Alors que les fameux accords de Bretton Woods – signés à l’été 44 et qui maintiennent l’Afrique en général et celle francophone en particulier dans une dépendance endémique vis-à-vis de l’occident – semblent décliner au profit d’une indépendance monétaire de la zone Franc, certains chefs d’Etat de ladite zone semblent toujours préférer le statu quo de la servitude du franc Cfa. Les espoirs nés de l’annonce d’une monnaie commune pour les pays de la Cedeao ont tôt fait de retomber quand dans l’opinion publique africaine, s’est divulguée la nouvelle du maintien de l’arrimage de cette future monnaie avec l’Euro.
Ainsi, l’Eco, c’est le nom de cette nouvelle monnaie, annoncée avec tintamarre comme un nouvel outil d’émancipation de la tutelle monétaire française ne sera qu’un cfa bis qui perpétuera la dépendance des Etats de l’Uemoa et de la Cemac vis-à-vis de la France. Mieux, la nouvelle monnaie qui ne fait plus l’unanimité dans le rang des dirigeants Ouest africains notamment les anglophones qui refusent ce sabordage avec la France, porte les germes d’une dévaluation. Aussi tristes qu’elles puissent paraître, ces deux informations dont les défenseurs acharnés se font l’écho par médias interposés donnent à réfléchir quant au sens du patriotisme des gouvernants africains. Il est tout simplement inadmissible que pour une fois où s’offrent aux Africains, la possibilité de sortir du cercle vicieux de la monnaie, des chefs d’Etat mus par des intérêts dont ils sont les seuls à connaître les tenants et aboutissants, continuent à cautionner la servitude au lieu de s’inscrire dans la dynamique de l’émancipation définitive. Même si les ardents défenseurs du franc cfa restent convaincus que cette monnaie n’est nullement à la base du sous développement des pays qui l’utilisent, il est établi qu’il y contribue à bien des égards. Les inimitiés que se font les élites et intellectuels africains pourfendeurs de cette monnaie en disent long sur les non dits de ses impacts sur le développement des Etats concernés.
Et quand le cercle des férus de cette monnaie ne se réduit qu’à deux personnes qui semblent visiblement vouloir se battre contre tous pour maintenir le franc cfa sous le couvert d’un Eco supposé nouveau , on comprend mieux que ce ne sont plus véritablement les intérêts des peuples qui sont effectivement visés mais plutôt ceux de potentats occidentaux dont les valets ne se cachent plus de ces liaisons dangereuses.

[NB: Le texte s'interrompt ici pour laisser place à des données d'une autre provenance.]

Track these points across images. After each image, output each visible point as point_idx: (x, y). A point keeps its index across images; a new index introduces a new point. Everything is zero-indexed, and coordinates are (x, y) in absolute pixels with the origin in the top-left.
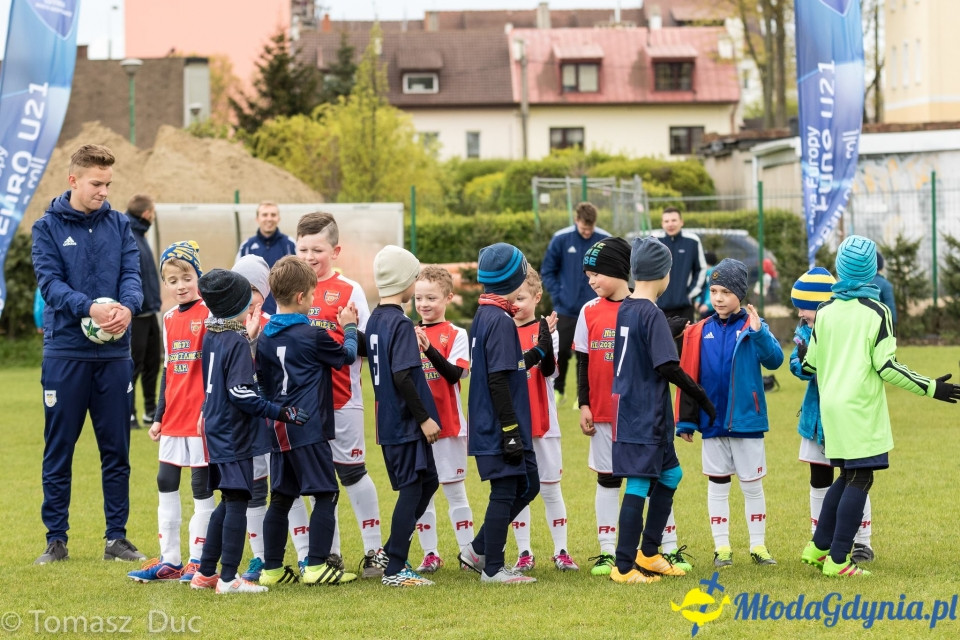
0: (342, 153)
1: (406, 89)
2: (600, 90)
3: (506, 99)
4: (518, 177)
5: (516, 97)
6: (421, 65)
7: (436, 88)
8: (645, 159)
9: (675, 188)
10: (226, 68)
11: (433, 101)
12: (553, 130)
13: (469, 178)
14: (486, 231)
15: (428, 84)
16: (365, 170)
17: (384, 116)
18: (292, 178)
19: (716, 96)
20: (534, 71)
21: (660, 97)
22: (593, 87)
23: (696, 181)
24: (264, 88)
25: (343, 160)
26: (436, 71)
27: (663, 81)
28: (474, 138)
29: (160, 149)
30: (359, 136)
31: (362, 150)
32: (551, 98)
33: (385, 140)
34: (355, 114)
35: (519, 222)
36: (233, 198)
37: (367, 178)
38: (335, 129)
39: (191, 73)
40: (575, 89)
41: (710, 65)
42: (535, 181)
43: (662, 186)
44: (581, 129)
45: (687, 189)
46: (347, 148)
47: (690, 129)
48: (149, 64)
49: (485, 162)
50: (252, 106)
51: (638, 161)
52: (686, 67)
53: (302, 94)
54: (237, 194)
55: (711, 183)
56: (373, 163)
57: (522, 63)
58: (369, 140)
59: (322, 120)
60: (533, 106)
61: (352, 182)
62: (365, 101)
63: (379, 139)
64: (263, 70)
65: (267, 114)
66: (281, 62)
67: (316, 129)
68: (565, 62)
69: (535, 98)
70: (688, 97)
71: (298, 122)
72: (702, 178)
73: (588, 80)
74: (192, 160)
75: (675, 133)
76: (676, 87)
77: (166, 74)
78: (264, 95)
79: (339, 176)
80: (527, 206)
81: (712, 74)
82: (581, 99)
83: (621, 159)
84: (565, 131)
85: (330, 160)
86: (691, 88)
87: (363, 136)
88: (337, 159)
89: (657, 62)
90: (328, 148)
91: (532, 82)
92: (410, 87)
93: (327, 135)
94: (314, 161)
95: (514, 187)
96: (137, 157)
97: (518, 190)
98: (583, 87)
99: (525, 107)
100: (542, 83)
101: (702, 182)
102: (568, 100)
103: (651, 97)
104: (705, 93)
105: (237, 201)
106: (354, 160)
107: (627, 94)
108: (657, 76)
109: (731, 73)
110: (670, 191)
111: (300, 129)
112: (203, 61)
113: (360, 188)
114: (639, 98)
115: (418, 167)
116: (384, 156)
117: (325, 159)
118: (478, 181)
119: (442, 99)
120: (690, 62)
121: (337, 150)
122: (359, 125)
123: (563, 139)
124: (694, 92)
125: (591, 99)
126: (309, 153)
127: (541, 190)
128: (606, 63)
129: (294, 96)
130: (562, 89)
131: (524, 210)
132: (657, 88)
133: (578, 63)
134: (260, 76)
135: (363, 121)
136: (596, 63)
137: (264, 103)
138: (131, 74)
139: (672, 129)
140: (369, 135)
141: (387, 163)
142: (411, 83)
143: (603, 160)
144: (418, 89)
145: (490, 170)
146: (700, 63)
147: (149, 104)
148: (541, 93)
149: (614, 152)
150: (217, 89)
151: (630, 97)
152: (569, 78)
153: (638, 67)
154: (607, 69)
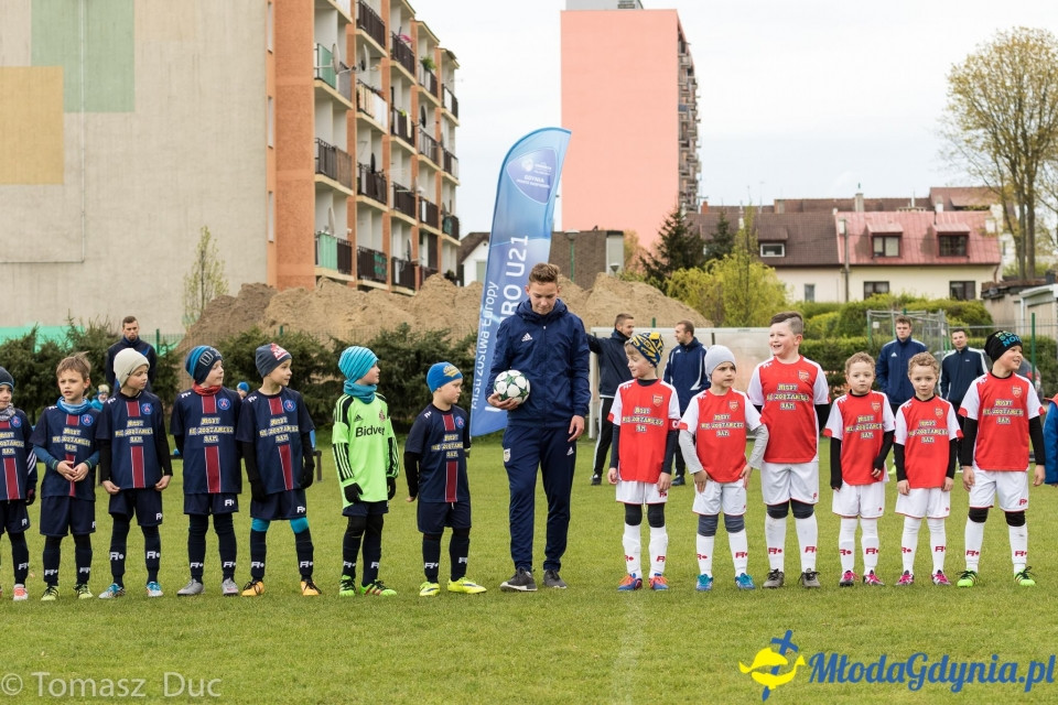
0: (724, 296)
1: (762, 255)
2: (900, 255)
3: (834, 262)
4: (850, 312)
5: (841, 261)
6: (773, 238)
7: (783, 255)
8: (941, 300)
9: (964, 320)
10: (634, 240)
11: (782, 263)
12: (866, 284)
13: (809, 316)
14: (834, 348)
15: (778, 251)
16: (741, 306)
17: (755, 268)
18: (692, 310)
19: (983, 261)
20: (853, 241)
21: (943, 261)
22: (896, 253)
23: (979, 316)
24: (665, 250)
25: (725, 299)
26: (784, 241)
27: (945, 249)
28: (810, 289)
29: (598, 288)
30: (737, 282)
31: (739, 293)
32: (865, 260)
33: (756, 285)
34: (733, 266)
35: (852, 344)
36: (651, 323)
37: (742, 312)
38: (720, 278)
39: (609, 241)
40: (882, 254)
41: (979, 238)
42: (869, 312)
43: (954, 319)
44: (887, 283)
45: (972, 321)
46: (728, 291)
47: (964, 283)
48: (583, 235)
49: (820, 304)
50: (656, 263)
51: (937, 301)
52: (962, 239)
53: (692, 255)
54: (654, 320)
55: (989, 317)
56: (747, 301)
57: (845, 236)
58: (744, 284)
59: (712, 270)
60: (852, 266)
61: (732, 315)
62: (742, 257)
63: (751, 284)
64: (664, 238)
65: (669, 268)
66: (679, 231)
67: (706, 278)
68: (875, 235)
69: (853, 260)
70: (963, 260)
71: (693, 273)
72: (983, 313)
73: (892, 248)
74: (621, 297)
75: (954, 286)
76: (954, 253)
77: (593, 243)
78: (665, 255)
79: (723, 311)
80: (858, 333)
81: (981, 244)
82: (887, 262)
83: (923, 300)
84: (875, 284)
85: (716, 299)
86: (965, 254)
87: (740, 281)
88: (720, 299)
89: (941, 235)
90: (714, 292)
91: (851, 250)
92: (764, 253)
93: (714, 281)
94: (704, 301)
95: (847, 319)
96: (581, 295)
97: (850, 322)
98: (888, 253)
99: (847, 266)
100: (859, 250)
101: (983, 317)
102: (878, 262)
103: (936, 261)
104: (975, 258)
105: (654, 326)
106: (733, 299)
107: (919, 258)
108: (941, 245)
109: (994, 243)
110: (961, 322)
111: (695, 277)
112: (620, 233)
113: (737, 320)
114: (928, 262)
115: (779, 305)
116: (755, 297)
117: (712, 299)
118: (816, 318)
119: (787, 262)
120: (966, 235)
121: (721, 293)
122: (737, 275)
123: (873, 288)
124: (968, 257)
125: (894, 262)
126: (702, 295)
127: (872, 318)
128: (904, 236)
129: (687, 256)
130: (873, 254)
131: (856, 335)
132: (941, 254)
133: (884, 236)
134: (662, 242)
135: (740, 271)
136: (898, 236)
137: (665, 262)
138: (572, 240)
139: (951, 283)
140: (744, 282)
141: (757, 303)
142: (765, 250)
143: (911, 301)
144: (771, 254)
145: (825, 309)
146: (972, 236)
147: (581, 264)
148: (858, 257)
149: (918, 296)
150: (628, 255)
151: (922, 260)
152: (878, 247)
153: (927, 239)
154: (905, 241)
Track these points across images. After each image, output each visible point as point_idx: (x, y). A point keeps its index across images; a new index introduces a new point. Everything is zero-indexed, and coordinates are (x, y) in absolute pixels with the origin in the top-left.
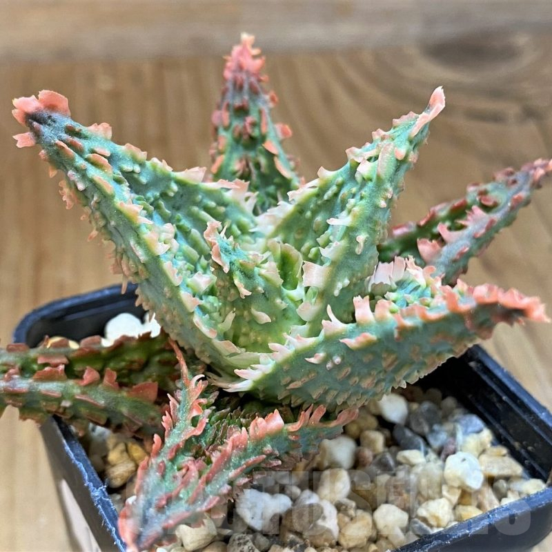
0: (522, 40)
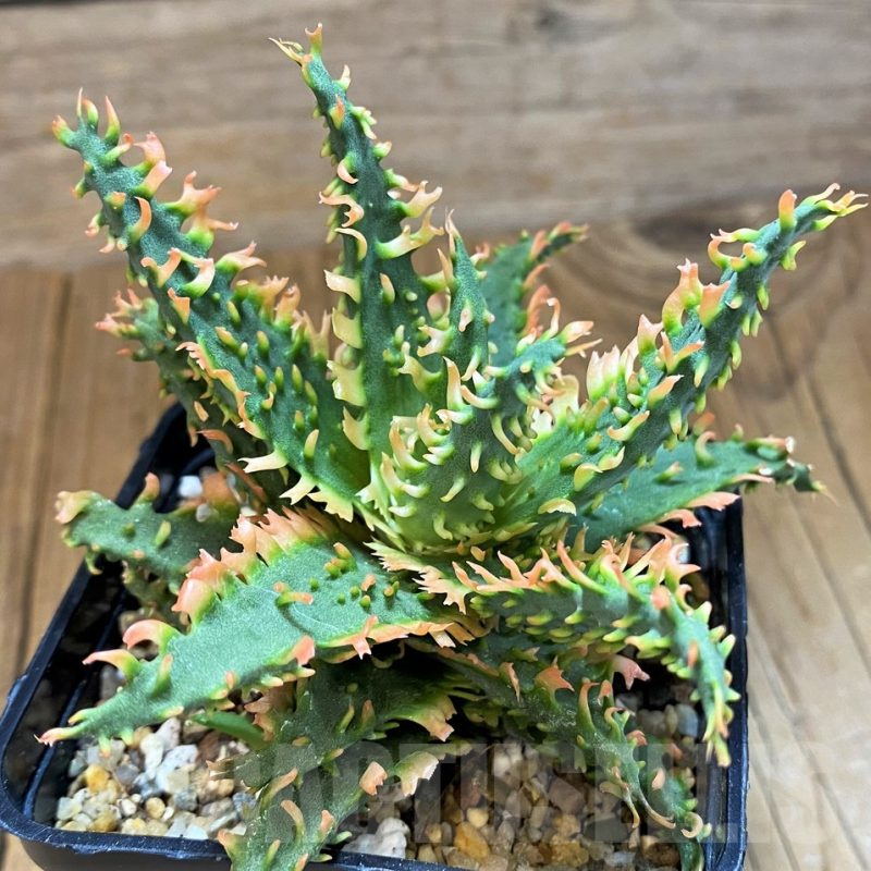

Seulement, dans un environnement mondial de plus en plus hostile à l’aliénation de la souveraineté des peuples et des, ces inconditionnels de la France doivent commencer à réviser leur position sur ces questions engageant la souveraineté des Etats. Si un projet de loi sur l’extradition de prisonniers vers la Chine a pu sortir les Hong Kongais de leurs gonds, il faut s’attendre à ce que par ici également, ces mauvais choix sur des questions de souveraineté aussi sensibles que celle de la monnaie puissent devenir dans les mois, les année à venir, la goutte d’eau qui fera déborder le vase de la colère et de l’indignation grandissantes sur le continent.
Prévenir le mal en faisant des options qui favoriseraient plutôt l’émergence des populations longtemps affligées par les aléas du franc cfa s’avère donc impérieux pour ces chefs d’Etat au service d’une France qui entend perpétuer contre vents et marées, les termes des accords secrets scellés dans le cadre des indépendances. La ferveur des soulèvements n’est pas encore tombée en Algérie et le Soudan tanguent encore au rythme de la colère de populations meurtries par des années de dictature et de servitude affligeantes. Alors, il faudra veiller à ce que les échos indignent et révoltants qui sourdent de la naissance de l’Eco soient à l’arrivée démentis par les réalités de sa mise en oeuvre. Autrement, l’accueil qui sera à elle réservé risque d’être à l’image des printemps arabes qui font encore des vagues.